- Work to complete:
In the listing, swap "people" for "pedestrians" in everything from the line containing "Q: What is in the windows of the stores?" down to the line containing "eye of bird", and write out only those lines with nothing else changed. Leave the pictures out of your answer.

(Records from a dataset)
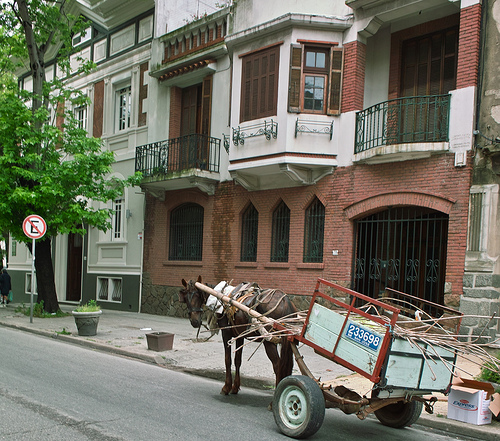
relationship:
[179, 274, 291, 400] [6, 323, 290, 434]
brown horse standing on city street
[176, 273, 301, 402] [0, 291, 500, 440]
brown horse pulling branches on city street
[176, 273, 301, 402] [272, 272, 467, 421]
brown horse attached to a cart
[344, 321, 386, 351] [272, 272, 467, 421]
license plate on cart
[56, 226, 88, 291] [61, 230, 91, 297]
door with insert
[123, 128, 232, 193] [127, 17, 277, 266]
balcony on second floor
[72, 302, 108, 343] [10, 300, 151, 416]
flower pot on city street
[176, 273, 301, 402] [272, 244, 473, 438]
brown horse pulling cart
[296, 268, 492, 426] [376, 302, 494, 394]
cart with tree limbs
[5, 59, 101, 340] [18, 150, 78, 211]
tree with leaves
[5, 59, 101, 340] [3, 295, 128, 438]
tree on city sidewalk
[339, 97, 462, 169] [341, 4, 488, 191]
balcony to a second floor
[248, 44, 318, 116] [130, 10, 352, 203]
windows to a second floor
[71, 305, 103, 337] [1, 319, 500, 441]
flower pot on city sidewalk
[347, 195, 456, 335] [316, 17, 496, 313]
iron gate on building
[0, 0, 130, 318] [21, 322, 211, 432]
tree on sidewalk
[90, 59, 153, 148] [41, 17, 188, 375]
window of a building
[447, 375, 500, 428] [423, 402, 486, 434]
box on sidewalk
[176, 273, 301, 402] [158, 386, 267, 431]
brown horse on street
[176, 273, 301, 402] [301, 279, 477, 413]
brown horse pulling a cart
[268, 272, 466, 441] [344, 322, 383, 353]
cart has license plate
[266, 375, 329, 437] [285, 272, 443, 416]
wheel of cart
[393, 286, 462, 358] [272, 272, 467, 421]
sticks on cart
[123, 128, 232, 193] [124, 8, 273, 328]
balcony in building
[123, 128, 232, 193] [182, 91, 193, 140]
balcony in front of screen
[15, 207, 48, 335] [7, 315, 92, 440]
sign on street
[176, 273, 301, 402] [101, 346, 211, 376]
brown horse at curb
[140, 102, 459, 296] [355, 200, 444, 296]
building with doors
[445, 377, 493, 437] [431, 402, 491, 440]
box on walk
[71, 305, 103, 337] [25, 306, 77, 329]
flower pot on sidewalk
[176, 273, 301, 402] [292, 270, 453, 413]
brown horse with cart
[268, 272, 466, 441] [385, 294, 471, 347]
cart of sticks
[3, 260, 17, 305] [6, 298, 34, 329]
person on sidewalk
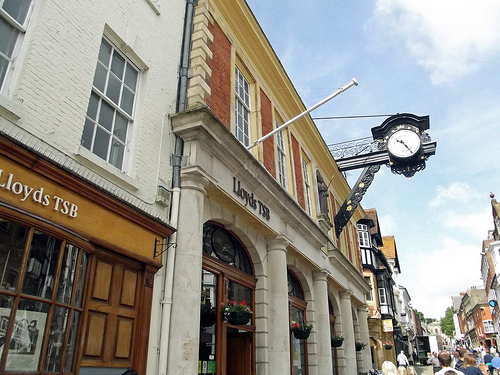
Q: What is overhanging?
A: A clock.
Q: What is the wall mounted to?
A: The building.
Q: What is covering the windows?
A: Panes.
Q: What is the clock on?
A: A beam.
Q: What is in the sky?
A: Clouds.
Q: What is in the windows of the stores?
A: Posters.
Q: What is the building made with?
A: Bricks.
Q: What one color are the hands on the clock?
A: Black.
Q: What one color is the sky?
A: Blue.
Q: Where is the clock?
A: Side of the building.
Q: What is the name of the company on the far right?
A: Lloyds tsb.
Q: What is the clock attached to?
A: Lloyds tsb company building.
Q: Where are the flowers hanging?
A: Outside of storefront windows.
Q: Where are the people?
A: Street.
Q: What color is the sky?
A: Blue.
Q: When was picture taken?
A: Daytime.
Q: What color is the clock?
A: Black.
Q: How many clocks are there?
A: One.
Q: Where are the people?
A: Under the clock.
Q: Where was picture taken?
A: In a city.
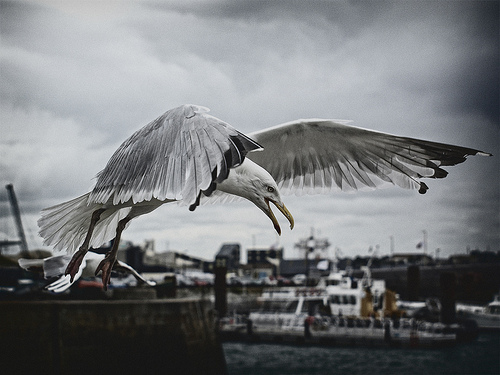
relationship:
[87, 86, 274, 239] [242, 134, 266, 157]
feathers on tip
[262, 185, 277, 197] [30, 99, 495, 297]
eye on seagull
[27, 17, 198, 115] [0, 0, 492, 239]
clouds in sky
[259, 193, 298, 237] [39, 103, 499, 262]
beak on bird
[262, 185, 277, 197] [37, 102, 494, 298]
eye of bird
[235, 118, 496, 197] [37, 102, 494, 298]
left wing of bird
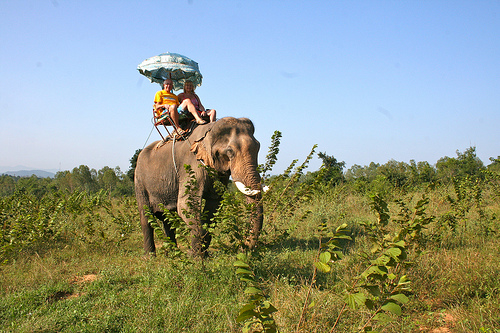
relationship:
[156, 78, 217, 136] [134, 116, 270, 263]
couple on elephant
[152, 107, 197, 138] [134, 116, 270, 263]
saddle on elephant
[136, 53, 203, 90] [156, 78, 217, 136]
umbrella over couple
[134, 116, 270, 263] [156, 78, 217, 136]
elephant with couple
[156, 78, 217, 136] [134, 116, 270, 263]
couple riding elephant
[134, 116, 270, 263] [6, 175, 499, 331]
elephant in field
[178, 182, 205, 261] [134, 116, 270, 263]
leg of elephant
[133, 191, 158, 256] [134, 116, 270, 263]
leg of elephant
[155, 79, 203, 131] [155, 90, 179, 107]
man wears shirt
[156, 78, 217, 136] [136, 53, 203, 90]
couple under umbrella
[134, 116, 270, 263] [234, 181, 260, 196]
elephant has tusk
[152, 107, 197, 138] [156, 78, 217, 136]
saddle for couple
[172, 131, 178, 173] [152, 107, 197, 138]
strap for saddle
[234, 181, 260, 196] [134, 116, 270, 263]
tusk of elephant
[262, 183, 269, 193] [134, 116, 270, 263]
tusk of elephant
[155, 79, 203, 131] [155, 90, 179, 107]
man in shirt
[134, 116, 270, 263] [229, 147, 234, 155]
elephant has eye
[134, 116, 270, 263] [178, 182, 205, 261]
elephant has leg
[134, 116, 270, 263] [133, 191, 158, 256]
elephant has leg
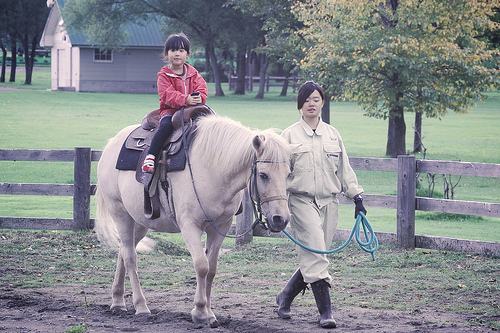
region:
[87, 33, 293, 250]
a child riding a horse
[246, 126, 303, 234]
the head of a horse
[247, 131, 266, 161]
the ear of a horse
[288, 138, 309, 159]
the ear of a horse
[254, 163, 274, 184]
the eye of a horse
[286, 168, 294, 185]
the eye of a horse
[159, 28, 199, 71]
the head of a little girl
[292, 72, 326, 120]
the head of a woman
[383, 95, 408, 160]
a trunk of a tree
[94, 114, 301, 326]
White horse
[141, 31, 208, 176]
Little girl sitting on the horse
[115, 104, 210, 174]
Bridge piece on the horse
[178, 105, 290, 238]
Rein on the horse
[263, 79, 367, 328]
Woman walking by the horse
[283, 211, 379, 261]
Rope in the woman's hands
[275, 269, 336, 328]
Boots on the woman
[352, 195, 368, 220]
Glove on the woman's left hand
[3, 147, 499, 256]
Wood fence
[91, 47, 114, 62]
Window on the house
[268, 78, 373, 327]
Asian woman with dark hair leading horse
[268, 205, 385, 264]
blue rope held by woman leading horse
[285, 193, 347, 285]
khaki pants worn by asian woman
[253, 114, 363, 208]
long sleeve khaki shirt worn by Asian woman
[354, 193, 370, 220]
black gloves worn by Asian woman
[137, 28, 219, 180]
small Asian girl riding horse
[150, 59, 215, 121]
red jacket worn by small girl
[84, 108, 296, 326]
white horse rode by little girl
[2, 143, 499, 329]
land enlcosed by wooden fence for retaining horse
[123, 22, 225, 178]
this is a little girl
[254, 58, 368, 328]
this is a woman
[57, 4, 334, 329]
girl riding a horse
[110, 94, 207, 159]
saddle on a horse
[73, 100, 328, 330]
horse is tan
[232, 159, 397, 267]
this a green lead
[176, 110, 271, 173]
blonde hair on horse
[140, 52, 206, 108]
girl wearing red jacket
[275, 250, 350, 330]
woman wearing black boots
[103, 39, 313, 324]
horse walking in dirt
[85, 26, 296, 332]
A girl is riding on a horse.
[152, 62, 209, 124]
A girl is wearing a red jacket.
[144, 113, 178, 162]
A girl is wearing dark pants.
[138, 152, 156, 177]
A girl is wearing red and white shoes.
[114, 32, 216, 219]
A girl is sitting on a saddle.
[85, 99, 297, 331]
The color of a horse is white.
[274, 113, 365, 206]
A woman is wearing a white shirt.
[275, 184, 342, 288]
A woman is wearing white pants.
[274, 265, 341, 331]
A woman is wearing black boots.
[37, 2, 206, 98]
A house is in the background.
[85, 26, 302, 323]
girl riding white horse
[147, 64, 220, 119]
red rain jacket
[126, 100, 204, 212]
brown horse saddle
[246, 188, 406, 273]
green leash for horse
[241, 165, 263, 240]
black horse bridle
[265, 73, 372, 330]
woman leading horse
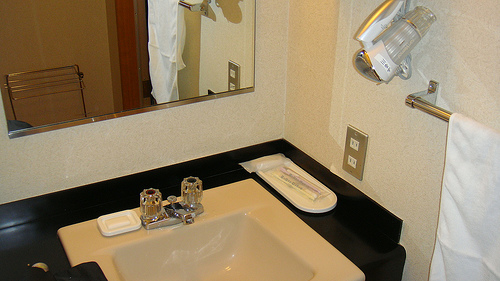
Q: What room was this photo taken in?
A: The bathroom.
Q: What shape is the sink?
A: Square.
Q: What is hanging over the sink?
A: A mirror.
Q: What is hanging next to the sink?
A: A towel.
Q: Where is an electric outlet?
A: On the wall.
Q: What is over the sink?
A: Faucet.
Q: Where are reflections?
A: In the mirror.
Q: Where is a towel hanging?
A: On towel rack.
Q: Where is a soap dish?
A: On the sink.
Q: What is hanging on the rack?
A: White towel.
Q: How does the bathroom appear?
A: Neat and tidy.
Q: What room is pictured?
A: Bathroom.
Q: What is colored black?
A: The countertop.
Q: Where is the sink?
A: In the bathroom.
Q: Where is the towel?
A: On the rack.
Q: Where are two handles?
A: On side the faucet?.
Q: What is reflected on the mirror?
A: A towel.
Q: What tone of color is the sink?
A: White.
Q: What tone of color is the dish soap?
A: White.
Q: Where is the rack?
A: On the wall.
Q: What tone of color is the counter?
A: Black.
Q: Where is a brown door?
A: In the bathroom.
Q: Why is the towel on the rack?
A: To dry hands.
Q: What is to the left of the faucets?
A: Soap.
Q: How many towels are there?
A: One.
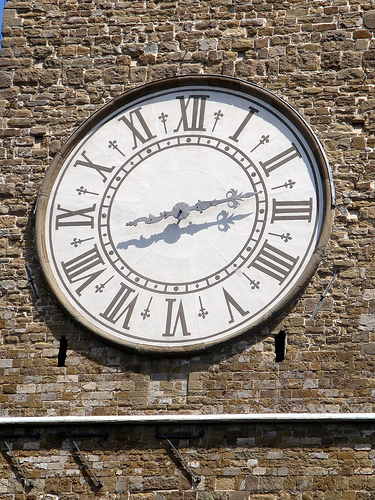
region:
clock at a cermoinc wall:
[11, 134, 326, 405]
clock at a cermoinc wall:
[61, 193, 348, 469]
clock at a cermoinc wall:
[31, 109, 312, 459]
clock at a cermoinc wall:
[18, 121, 339, 332]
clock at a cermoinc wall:
[34, 2, 269, 437]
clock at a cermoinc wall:
[27, 64, 306, 366]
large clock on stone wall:
[6, 43, 367, 378]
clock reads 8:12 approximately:
[6, 68, 346, 372]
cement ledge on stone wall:
[1, 392, 374, 471]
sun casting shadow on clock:
[92, 163, 284, 255]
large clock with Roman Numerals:
[0, 62, 371, 377]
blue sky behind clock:
[0, 1, 9, 48]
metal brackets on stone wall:
[0, 420, 246, 487]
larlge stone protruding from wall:
[82, 41, 173, 64]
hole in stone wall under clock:
[274, 324, 292, 378]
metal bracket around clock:
[277, 94, 337, 224]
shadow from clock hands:
[116, 205, 255, 250]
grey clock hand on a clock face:
[121, 184, 262, 235]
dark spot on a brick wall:
[275, 331, 298, 366]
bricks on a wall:
[215, 378, 263, 408]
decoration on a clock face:
[69, 183, 100, 203]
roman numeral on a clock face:
[61, 148, 117, 191]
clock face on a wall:
[13, 53, 351, 401]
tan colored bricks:
[103, 371, 207, 401]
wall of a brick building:
[28, 309, 56, 403]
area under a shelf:
[8, 437, 214, 491]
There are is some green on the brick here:
[324, 454, 332, 484]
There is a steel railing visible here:
[169, 449, 198, 477]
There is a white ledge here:
[320, 408, 330, 429]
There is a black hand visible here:
[160, 196, 183, 264]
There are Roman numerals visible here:
[164, 304, 184, 355]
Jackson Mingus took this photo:
[127, 210, 175, 370]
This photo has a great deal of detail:
[94, 299, 166, 447]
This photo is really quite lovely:
[148, 294, 203, 482]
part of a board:
[220, 409, 225, 434]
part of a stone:
[207, 434, 216, 489]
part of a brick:
[178, 445, 189, 466]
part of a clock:
[181, 358, 193, 381]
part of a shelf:
[197, 423, 203, 444]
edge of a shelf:
[180, 421, 188, 440]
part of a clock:
[195, 360, 197, 365]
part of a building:
[214, 433, 220, 441]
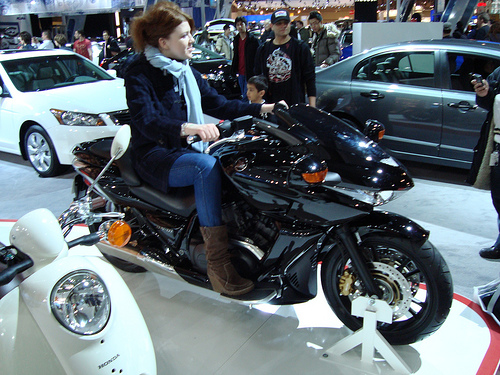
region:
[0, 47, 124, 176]
White car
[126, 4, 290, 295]
Girl sitting on motorcycle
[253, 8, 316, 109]
Man standing in black and white hat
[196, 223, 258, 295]
Brown boot a girl is wearing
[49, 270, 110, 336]
Headlight of a white scooter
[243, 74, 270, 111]
A dark haired small boy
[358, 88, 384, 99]
Door handle of a car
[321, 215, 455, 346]
Front wheel of motorcycle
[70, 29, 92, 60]
Man in red shirt looking away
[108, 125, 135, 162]
white rear view mirror on white scooter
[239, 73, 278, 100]
Little boy's head standing in front of man with black shirt.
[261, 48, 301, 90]
Design on black shirt man with hat is wearing.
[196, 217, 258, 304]
Brown boot woman on motorcycle is wearing.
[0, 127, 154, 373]
White Honda cycle.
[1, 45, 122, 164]
White car behind woman on motorcycle.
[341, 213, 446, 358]
Front wheel on motorcycle.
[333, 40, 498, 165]
Grayish-black car behind man with black shirt with design on it.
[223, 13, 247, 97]
Man in burgundy shirt with open black jacket over it.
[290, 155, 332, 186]
Left blinker light on black motorcycle woman is sitting on.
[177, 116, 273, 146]
Left handle on motorcycle woman is sitting on.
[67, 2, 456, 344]
Person on a black motorcycle.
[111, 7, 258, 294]
Person wearing brown boots.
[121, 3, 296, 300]
Person wearing a scarf.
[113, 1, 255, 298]
Person wearing jeans.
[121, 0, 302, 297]
Person with brown hair.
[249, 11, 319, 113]
Person wearing a hat.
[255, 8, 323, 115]
Person wearing a black shirt.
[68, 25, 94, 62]
Person wearing a red shirt.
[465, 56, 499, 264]
Person holding a phone.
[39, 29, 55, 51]
Person wearing a white shirt.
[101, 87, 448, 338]
A black motorcycle.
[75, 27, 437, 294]
A woman riding a black motorcycle.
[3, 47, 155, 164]
A white car.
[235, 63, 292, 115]
A young boy looking on.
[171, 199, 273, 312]
A woman's brown boots.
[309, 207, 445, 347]
A black motorcycle wheel.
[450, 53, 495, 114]
A cellphone in hand.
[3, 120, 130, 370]
A white mopede.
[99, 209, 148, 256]
A orange blinker.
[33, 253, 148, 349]
A headlight attached to a bike.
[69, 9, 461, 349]
A girl on motorbike.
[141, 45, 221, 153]
A scarf around lady's neck.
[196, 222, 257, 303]
A lady wearing brown boots.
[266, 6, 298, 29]
Man wearing a black cap.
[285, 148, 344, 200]
Orange signal light on motorbike.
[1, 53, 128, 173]
A white car behind motorbike.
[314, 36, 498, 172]
A blue car next to motorbike.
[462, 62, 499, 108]
A person taking pictures.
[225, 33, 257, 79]
Man wearing red shirt and black jacket.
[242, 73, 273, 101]
Head of a little boy.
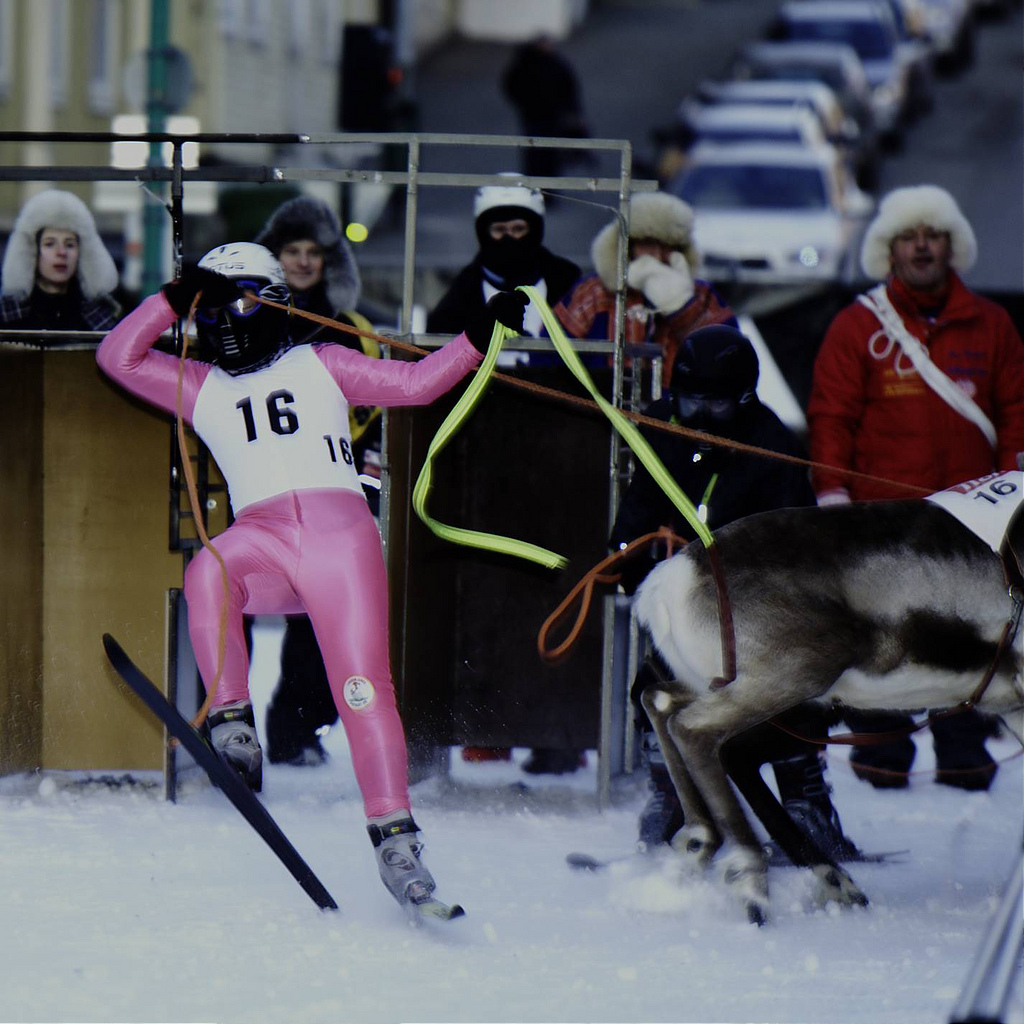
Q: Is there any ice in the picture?
A: Yes, there is ice.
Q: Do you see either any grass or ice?
A: Yes, there is ice.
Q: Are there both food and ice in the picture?
A: No, there is ice but no food.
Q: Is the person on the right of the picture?
A: Yes, the person is on the right of the image.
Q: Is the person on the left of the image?
A: No, the person is on the right of the image.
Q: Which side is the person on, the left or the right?
A: The person is on the right of the image.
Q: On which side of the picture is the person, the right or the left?
A: The person is on the right of the image.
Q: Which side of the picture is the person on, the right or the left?
A: The person is on the right of the image.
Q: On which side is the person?
A: The person is on the right of the image.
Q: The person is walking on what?
A: The person is walking on the ice.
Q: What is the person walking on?
A: The person is walking on the ice.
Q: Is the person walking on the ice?
A: Yes, the person is walking on the ice.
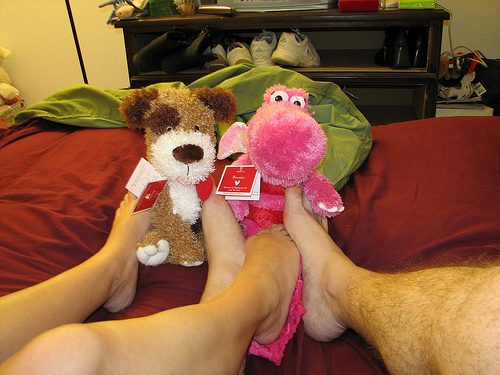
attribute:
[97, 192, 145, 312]
foot — white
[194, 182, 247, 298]
foot — white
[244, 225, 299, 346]
foot — white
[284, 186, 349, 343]
foot — white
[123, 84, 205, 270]
dog — spotted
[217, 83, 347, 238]
stuffed animal — pink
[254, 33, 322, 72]
shoes — white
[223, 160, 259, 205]
tag — red, square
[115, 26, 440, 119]
shelf — brown, wooden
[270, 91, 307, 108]
eyes — round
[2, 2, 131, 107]
wall — creme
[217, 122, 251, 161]
wing — pink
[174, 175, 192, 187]
tongue — pink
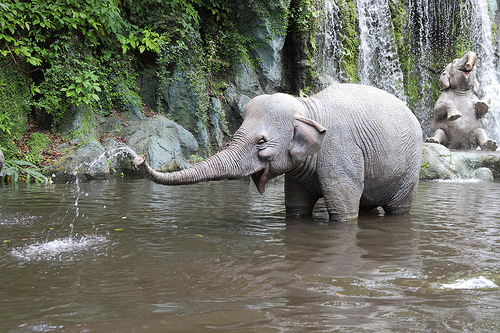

- Written response:
Q: What is in the windows of the stores?
A: Posters.
Q: What is the building made with?
A: Bricks.
Q: What one color are the hands on the clock?
A: Black.
Q: What one color is the sky?
A: Blue.
Q: Where is the clock?
A: Side of the building.
Q: What is the name of the company on the far right?
A: Lloyds tsb.
Q: What is the clock attached to?
A: Lloyds tsb company building.
Q: Where are the flowers hanging?
A: Outside of storefront windows.
Q: Where are the pedestrians?
A: Street.
Q: What color is the sky?
A: Blue.
Q: When was picture taken?
A: Daytime.
Q: What color is the clock?
A: Black.
Q: How many clocks are there?
A: One.
Q: Where are the pedestrians?
A: Under the clock.
Q: Where was picture taken?
A: In a city.
relationship:
[87, 86, 274, 239] [242, 134, 266, 157]
feathers on tip
[262, 185, 277, 197] [30, 99, 495, 297]
eye on seagull
[27, 17, 198, 115] [0, 0, 492, 239]
clouds in sky
[259, 193, 298, 237] [39, 103, 499, 262]
beak on bird
[262, 185, 277, 197] [37, 102, 494, 298]
eye of bird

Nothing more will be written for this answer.